4 easy ways to save money when you work a low-paying job
Saving money is definitely harder if you work as a server or a room attendant. At low levels of pay, the standard advice to save 15 to 20 percent of your paycheck is just not realistic because you need that money to cover your living expenses. But even though you won’t be able to save lots of money, it’s still a good idea to save something if you can.
1. Keep your rent low
You may have read financial advice that says, "Stop buying new clothes every month" or, "Don’t buy expensive lattes every day," but when you work at a low-paying job, those tips are less applicable to you. You’re not spending a lot on non-essential items because your pay barely covers your basic expenses. So when you want to cut costs, you’ll need to look at those basic expenses to see if you can lower them.
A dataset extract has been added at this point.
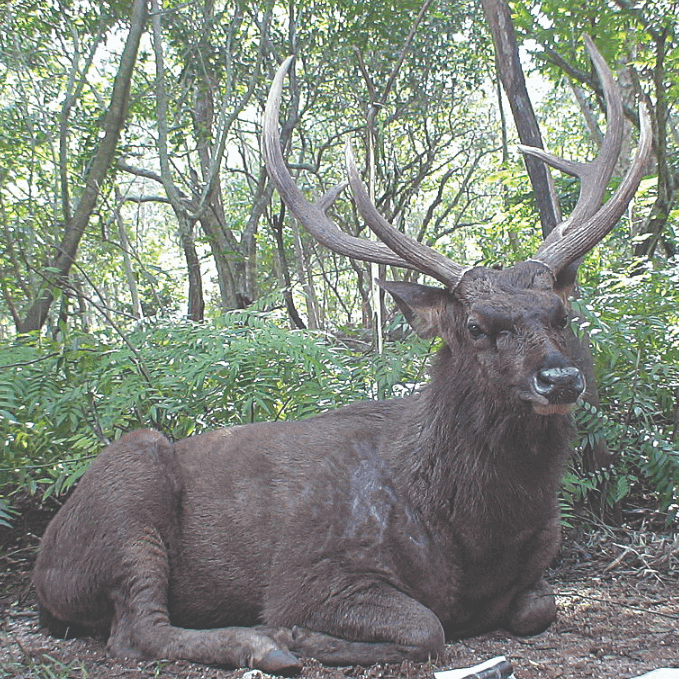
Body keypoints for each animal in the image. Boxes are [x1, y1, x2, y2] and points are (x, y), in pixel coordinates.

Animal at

For example, some ways to lower rent are to live with a roommate, to live with family members, or to move to a less expensive part of town. (Of course, if you choose to move, you’ll need to make sure any extra costs of transportation to work don’t outweigh what you’re saving in rent.) You might be able to negotiate lower rent if you offer to help your landlord by doing work around the property. If you’re able to lower your rent, put the difference each month into a savings account.
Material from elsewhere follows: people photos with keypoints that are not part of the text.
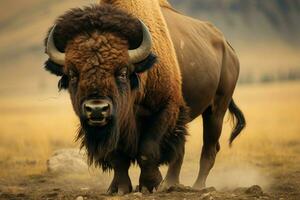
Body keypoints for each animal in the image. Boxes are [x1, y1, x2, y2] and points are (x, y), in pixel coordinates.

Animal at [45, 0, 246, 194]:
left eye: (123, 72)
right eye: (72, 74)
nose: (96, 109)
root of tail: (228, 48)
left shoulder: (165, 110)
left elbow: (147, 150)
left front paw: (150, 186)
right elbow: (118, 157)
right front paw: (118, 188)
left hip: (216, 109)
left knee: (209, 149)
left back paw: (196, 186)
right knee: (180, 152)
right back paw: (171, 184)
2. Save small amounts automatically
Although you’ll save the most by cutting large expenses like rent, small savings can add up. To help yourself save little by little, use apps that automate your savings. Digit, Keep the Change, and Acorns are some apps that will move money into a savings or investment account for you. These apps work either by transferring a few cents each time you make a purchase or by monitoring your spending habits and moving money from your checking account to your savings account at times when you’re less likely to miss it.
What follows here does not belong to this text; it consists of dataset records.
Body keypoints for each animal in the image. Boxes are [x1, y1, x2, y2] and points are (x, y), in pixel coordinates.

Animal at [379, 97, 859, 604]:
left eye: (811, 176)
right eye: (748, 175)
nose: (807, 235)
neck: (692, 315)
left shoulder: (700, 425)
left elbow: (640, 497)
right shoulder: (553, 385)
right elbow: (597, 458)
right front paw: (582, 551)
3. Save instead of making impulse purchases
One tactic to avoid impulse purchases is to shop with cash or a debit card instead of a credit card. Then only withdraw as much cash as you need for items you’ve planned to buy, or keep only as much as you need for expected purchases in your debit account. That way, you can’t slip up and buy something extra because you’re limited to the amount you planned to spend. Another technique is to wait a week before making any unplanned purchase. When you see an item you’d like to buy, put the money it would cost into your savings account instead. Chances are that after a week, the impulse to spend will have passed and you’ll feel motivated to hold on to that money in savings.
4. When you get more money, save it
If you aren’t able to save part of your regular wages, it might be more manageable to commit to saving extra money that you get in the future. When you get gifts, refunds, or any other money that’s in addition to your paycheck, save the extra money. Put tax refunds directly into your savings account so you don’t have a chance to start thinking of ways to spend the additional cash.